Picking odd lpb values will be rounded to even lpb handling An LPB of 7 will be treated like the LPB would have been set to 8.

If this makes good sense i will change the documentation and add that.

It’s starting to fall into place :) But why is it called 0&1? I don’t follow how from the regular formula you would get to calling it that, but I understand now what’s going on.

Maybe what’s also confusing is the fact that 0 is the 1st row, whereas usually when counting rhythms I start on the 1. (1-2-3-4-1-2-3-4 not 0-1-2-3-0-1-2-3).

Thanks for taking the time vv
Another thing I find irksome is that clicking on preset 5 gives me a groove of 40% :P

Yeah, well the 0 thing or 00 thing is something coming out of the binary things.
In real life we alway say “everything starts with nothing” so null it is.

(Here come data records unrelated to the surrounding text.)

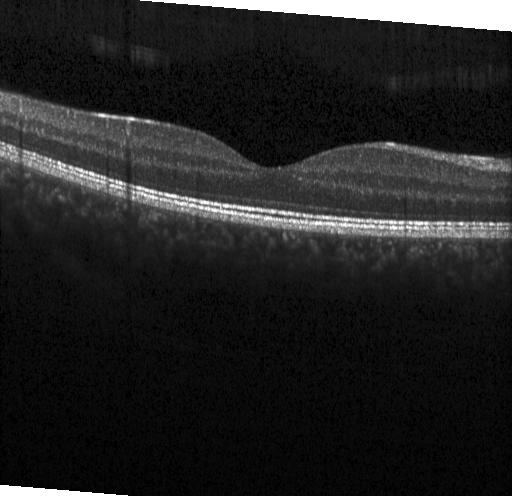
Retinal OCT cross-section. Assessment: no CNV, no DME, and no drusen.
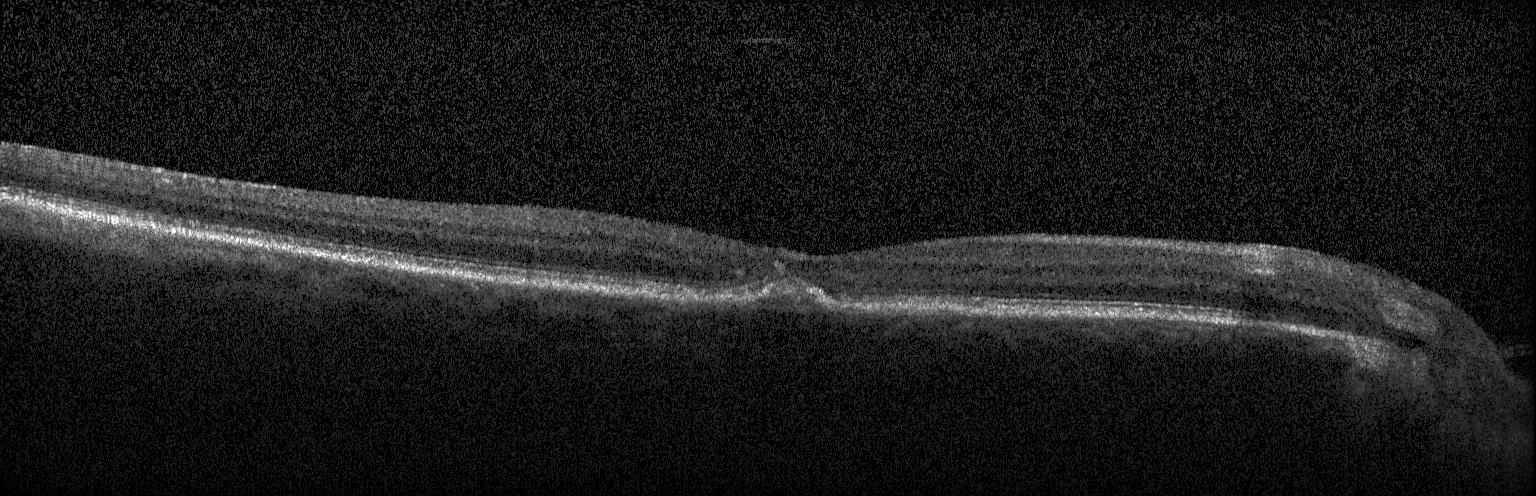
OCT B-scan showing a choroidal neovascular membrane.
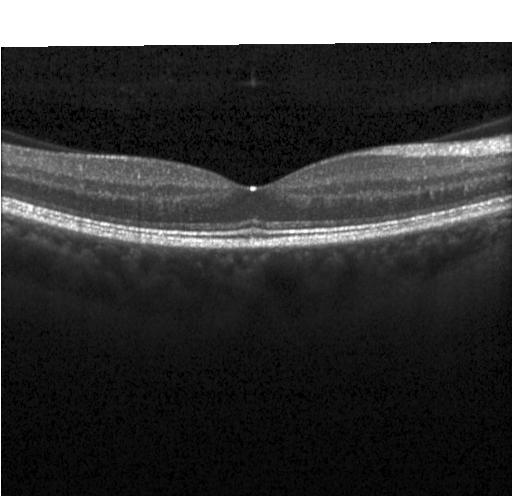 Through the macula; retinal OCT B-scan.
This B-scan demonstrates no choroidal neovascularization, no diabetic macular edema, and no drusen.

If you desire to start from one simply interpret the sliders like:

Also adjusted the image, i noticed it was still saying speed 6 which is not correct anymore (only for old songs).

preset 5 gives 40% and preset 10 gives 90%, there has been made a choice to let either preset 1 sets all sliders to null or 10 to set all sliders to 100%.
Perhaps sticking to preset * 10 was better as you can turn off the groove with a checkbox to instantly have the song play at normal rythm.

First, thank you very much for the explanation. This is much better than the current docu. :)
I think it’s a good idea to update the current docu with the contents of this thread.

That said, I still have some questions:

  1. What if one want to shorten the first half of the first beat = lengthen the second half.
    Do I have to start the whole song at the odd row to achieve this (means one free spacer row at beginning of the song) ?

Does this mean that for time signatures like 6/8 3/4 7/8 and so on and unusual pattern lengths (not divisible by 4) the groove makes no sense ? Means: groove is only good for 4-based time signatures ?

  1. Is there a reason why only first and second beat can be modified ? Why not third and fourth, too ?

Is it really so? LPB 7 sounds different from LPB 8 to me…

The general songspeed is different because it plays less lines per beat (sounds slower) but the relative distance between the notes remain the same.
The swing is divided between an even amount of notes because an even amount of rows are used as a base for the groove routine.